• Exercise prompt
Each line of the data below that holds the word "образовательной" is to be reported in full.
* * * * * * *
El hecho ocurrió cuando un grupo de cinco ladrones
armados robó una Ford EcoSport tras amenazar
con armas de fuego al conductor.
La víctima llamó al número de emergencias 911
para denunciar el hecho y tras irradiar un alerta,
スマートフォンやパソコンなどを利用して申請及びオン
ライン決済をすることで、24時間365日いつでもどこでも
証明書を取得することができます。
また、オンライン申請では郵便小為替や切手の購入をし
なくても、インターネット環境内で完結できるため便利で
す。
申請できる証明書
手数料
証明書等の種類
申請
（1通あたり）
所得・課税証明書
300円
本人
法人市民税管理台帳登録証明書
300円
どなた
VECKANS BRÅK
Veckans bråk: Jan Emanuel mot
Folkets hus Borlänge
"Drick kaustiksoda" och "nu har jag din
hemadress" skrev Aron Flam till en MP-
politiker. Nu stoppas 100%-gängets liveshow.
* * * * * * *
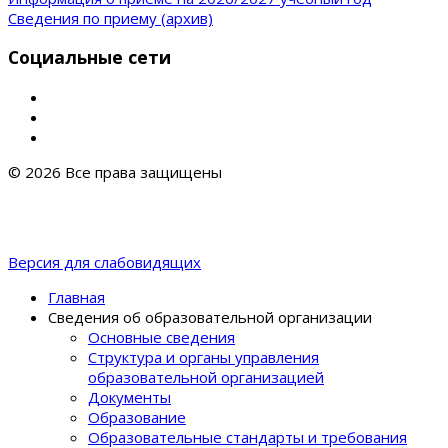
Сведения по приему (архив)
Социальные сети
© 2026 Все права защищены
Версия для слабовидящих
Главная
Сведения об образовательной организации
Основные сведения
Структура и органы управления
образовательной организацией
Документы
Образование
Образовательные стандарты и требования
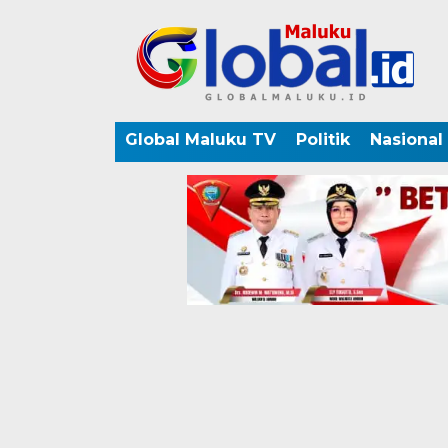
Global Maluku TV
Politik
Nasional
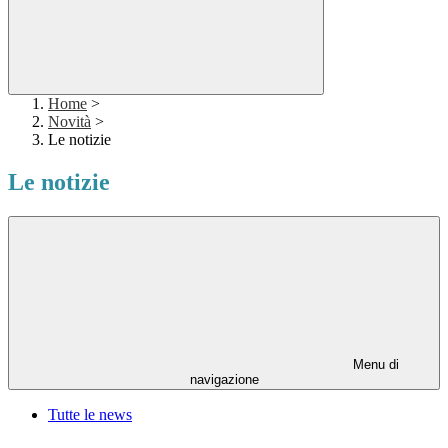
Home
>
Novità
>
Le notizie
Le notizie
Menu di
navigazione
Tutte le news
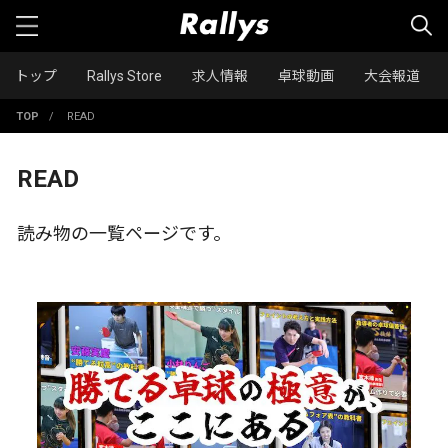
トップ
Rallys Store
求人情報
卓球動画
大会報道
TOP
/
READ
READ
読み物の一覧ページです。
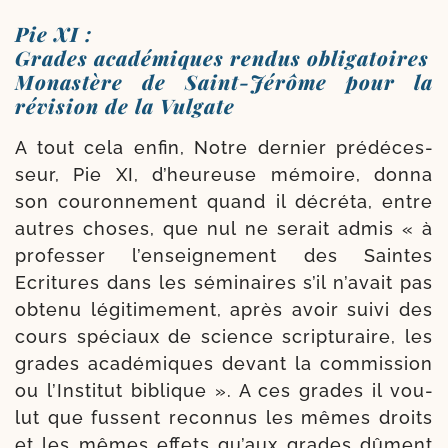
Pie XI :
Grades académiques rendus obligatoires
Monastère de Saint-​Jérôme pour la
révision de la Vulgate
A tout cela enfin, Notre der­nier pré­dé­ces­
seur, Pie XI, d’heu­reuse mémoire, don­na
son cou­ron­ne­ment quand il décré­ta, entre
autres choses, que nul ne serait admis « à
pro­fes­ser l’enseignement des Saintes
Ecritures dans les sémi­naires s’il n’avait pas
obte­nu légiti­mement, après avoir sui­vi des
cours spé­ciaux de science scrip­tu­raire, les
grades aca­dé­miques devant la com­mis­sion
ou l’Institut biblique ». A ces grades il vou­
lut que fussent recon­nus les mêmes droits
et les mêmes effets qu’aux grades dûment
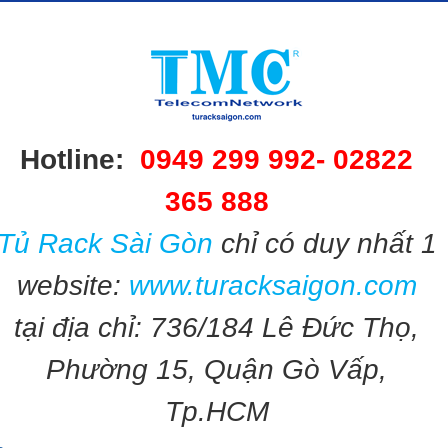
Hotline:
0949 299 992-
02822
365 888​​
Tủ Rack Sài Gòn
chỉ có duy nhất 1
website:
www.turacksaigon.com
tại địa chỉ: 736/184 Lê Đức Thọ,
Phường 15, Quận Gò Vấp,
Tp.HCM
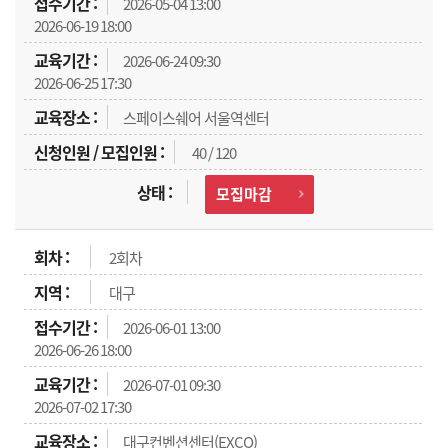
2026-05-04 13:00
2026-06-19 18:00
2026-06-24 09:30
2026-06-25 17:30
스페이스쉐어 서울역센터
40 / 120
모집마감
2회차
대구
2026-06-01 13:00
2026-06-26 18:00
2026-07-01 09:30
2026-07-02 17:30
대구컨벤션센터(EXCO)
* * * * * * *
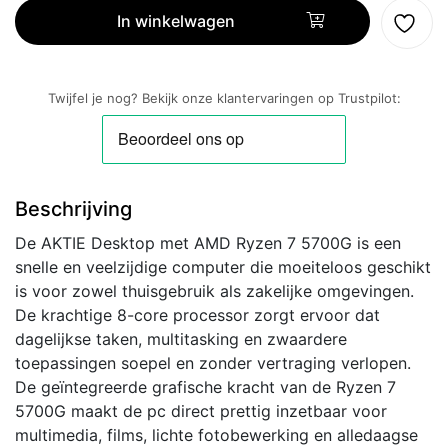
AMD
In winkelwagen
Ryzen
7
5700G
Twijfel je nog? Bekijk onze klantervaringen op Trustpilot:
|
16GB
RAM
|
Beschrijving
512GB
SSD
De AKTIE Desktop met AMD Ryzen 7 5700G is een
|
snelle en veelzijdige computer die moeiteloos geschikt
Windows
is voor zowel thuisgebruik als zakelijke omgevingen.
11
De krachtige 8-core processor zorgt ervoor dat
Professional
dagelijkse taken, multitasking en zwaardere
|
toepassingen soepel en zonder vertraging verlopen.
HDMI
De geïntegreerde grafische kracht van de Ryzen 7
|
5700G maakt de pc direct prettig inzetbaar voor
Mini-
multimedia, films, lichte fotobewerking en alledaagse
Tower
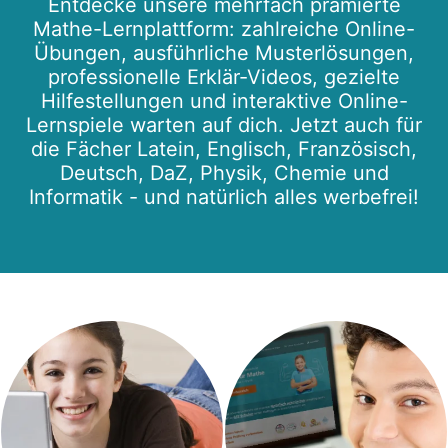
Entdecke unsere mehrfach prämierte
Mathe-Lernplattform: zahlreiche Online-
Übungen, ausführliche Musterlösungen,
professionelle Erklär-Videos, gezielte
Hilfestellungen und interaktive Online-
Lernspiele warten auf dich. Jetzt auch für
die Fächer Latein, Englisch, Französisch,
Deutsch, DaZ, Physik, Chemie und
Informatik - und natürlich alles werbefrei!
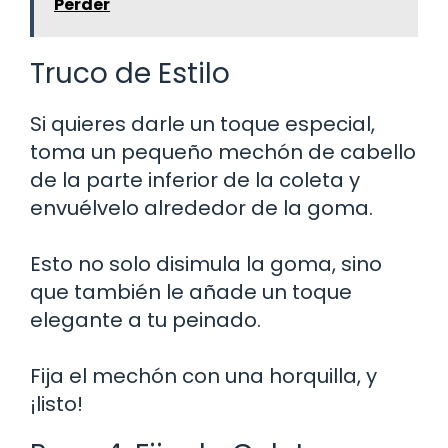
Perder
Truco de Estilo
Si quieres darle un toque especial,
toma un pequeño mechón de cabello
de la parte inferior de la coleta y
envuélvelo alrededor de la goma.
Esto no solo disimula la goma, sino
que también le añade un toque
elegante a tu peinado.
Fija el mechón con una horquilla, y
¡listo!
* * * * * * *
• Exercise output
Сведения об образовательной организации
образовательной организацией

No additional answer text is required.